In a dramatic speech broadcast live on TV this evening, prime minister Boris Johnson announced schools in England will now be closed to most children until at least mid February, with this summer’s exams also cancelled.
This was from a man who had just a day earlier professed he had “no doubt” that schools were safe – urging millions of parents to send their children back into primary school today.
The reversal marked the contemptible climax of a truly woeful week which saw five U-turns on back-to-school plans, usually moderate unions launch legal action against ministers and ensured any lingering goodwill and trust between the profession and education secretary Gavin Williamson was well and truly blown to smithereens.
Here’s how it all unfolded …
Weds, Dec 30: Government rewrites its school reopening plans that had been announced on the penultimate day of the Christmas term. The new plan (U-turn number 1) was that a staggered start for secondary schools was to be pushed back, and primaries in Covid “hotspot” areas were to stay shut for two weeks.
Education secretary Gavin Williamson insisted exams would go ahead as planned.
Weds, Dec 30: The list of Covid hotspot areas was published later that evening, however it had to be amended not long after publication because the London borough of Redbridge had been mistakenly missed off.
Thurs, Dec 31: It emerged today Williamson had actually made it mandatory for mass testing to be rolled out in secondary schools. Leaders had been assured just two weeks earlier the roll-out of testing – which they had spent their Christmas holidays setting up – was “optional”.

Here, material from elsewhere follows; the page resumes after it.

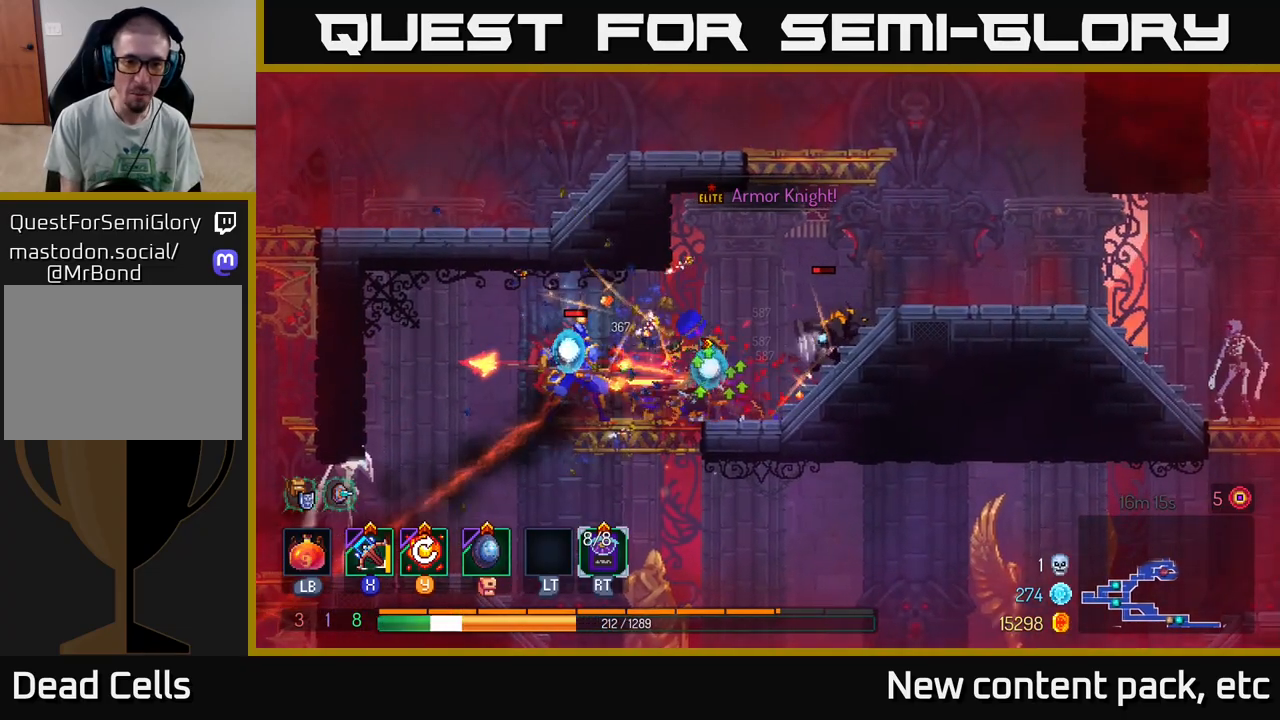
{"buttons": [], "left_stick": "left", "right_stick": "center", "events": [[17, "B", "up"], [67, "B", "down"], [150, "B", "up"], [217, "B", "down"], [300, "B", "up"], [417, "B", "down"], [467, "B", "up"], [467, "left_stick", "left"]]}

But, speaking on Radio 4, Williamson announced that the government was “moving from an offer of this to something that we expect and require all schools to deliver”. This detail wasn’t included in the government’s original release explaining the changes, nor in Williamson’s main speech to Parliament. U-turn number 2.
Williamson claimed he was “absolutely confident” of no further school reopening delays…

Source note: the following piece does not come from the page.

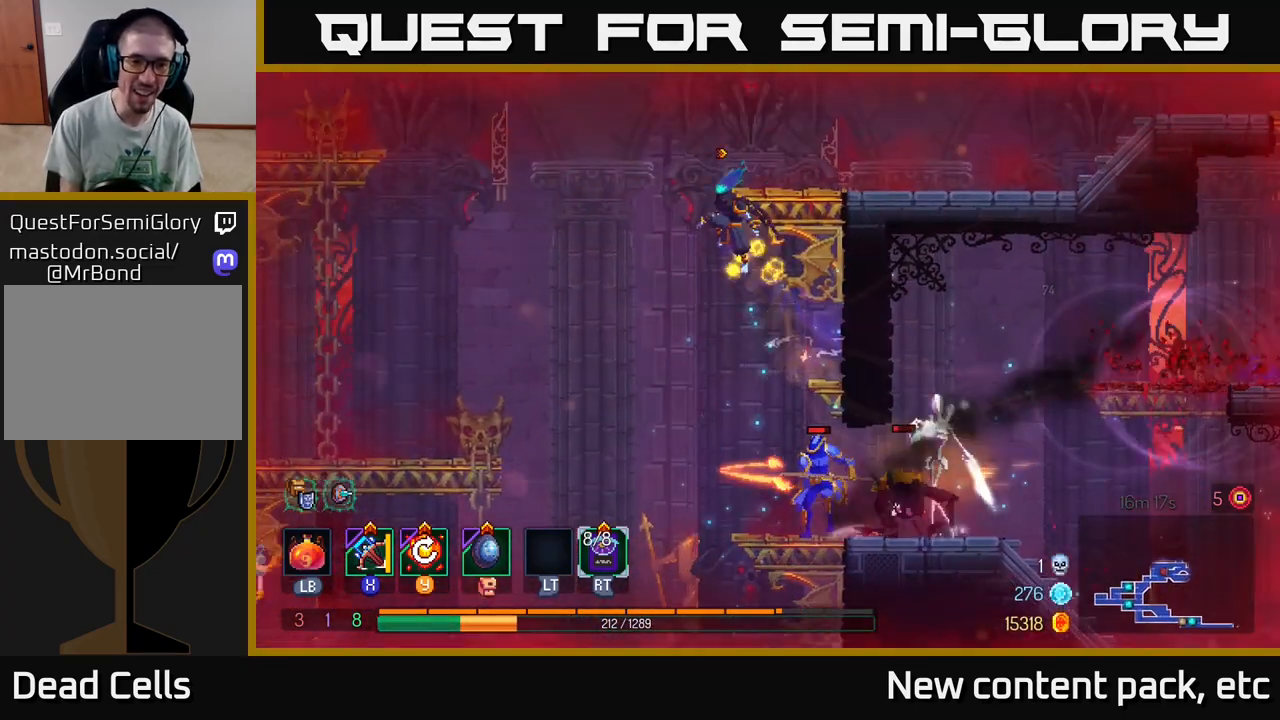
{"buttons": [], "left_stick": "left", "right_stick": "center", "events": [[317, "B", "down"], [483, "B", "up"]]}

Fri, Jan 1: The Department for Education started off the new year just as it had ended the last one: another U-turn. The government said it would now roll out its contingency controls (closing primaries) in all London boroughs after a review.
The government had faced legal challenges from the London boroughs excluded from the Covid hotspot list – who pointed out they had higher infection rates than other regions told to close their schools.
However, the DfE said this wasn’t due to “safety concerns in education”, but it was to “protect public health and save lives”. All clear on that? Yeah, us neither.
Fun fact: One of the London boroughs now told to close its schools was Greenwich, which had suggested closing its schools earlier in December to stem rising infection rates. However, it was forced to drop the plans after legal action by Williamson.
Fri, Jan 1: It also emerged today that government scientists advised ministers on December 22 that it was “highly unlikely that measures with stringency and adherence in line with the measures in England in November [with schools open] would be sufficient to maintain R below 1 in the presence of the new variant”.
Sun, Jan 3: Pressure began to ramp up against the back-to-school plans. The usually non-confrontational headteacher unions were taking legal action, teacher unions were urging staff they don’t have to go into school if it’s unsafe and tier 4 areas were demanding clarity on why they’d been told to stay open.
But prime minister Boris Johnson appeared on the Marr Show that morning to say he had “no doubt” schools were safe and urged parents to “absolutely” send their children in.
Fun fact: Johnson appeared on the show after Sir Mark Walport, the government’s former chief scientific officer, who said the new Covid variant was transmitting “more readily” in young people – warning it would be “very difficult” to keep under control without potentially closing schools.
Mon, Jan 4: In a dramatic 8pm live broadcast to the nation, Johnson announces that from tomorrow – schools will be closed until mid-February at the earliest (U-turn number 4) and that, because of this, exams for this summer appear to be cancelled too (U-turn number 5).
As I type, we still don’t know some quite important details: like whether all exams will be cancelled, or whether special and alternative provision schools will remain open. The government is also insisting that vocational exams this month will still go ahead.
The announcement came on the day that millions of children will have gone back into primary school (on the insistence of ministers, and despite several councils voicing their concerns) and left schools with zero time to implement any plans for remote learning. Some had also just set up their nice, gleaming mass testing stations (which will now sit mostly unused for months).
A woeful week that has created more questions than it has answered and seems to have left the government’s standing with the profession at an new low.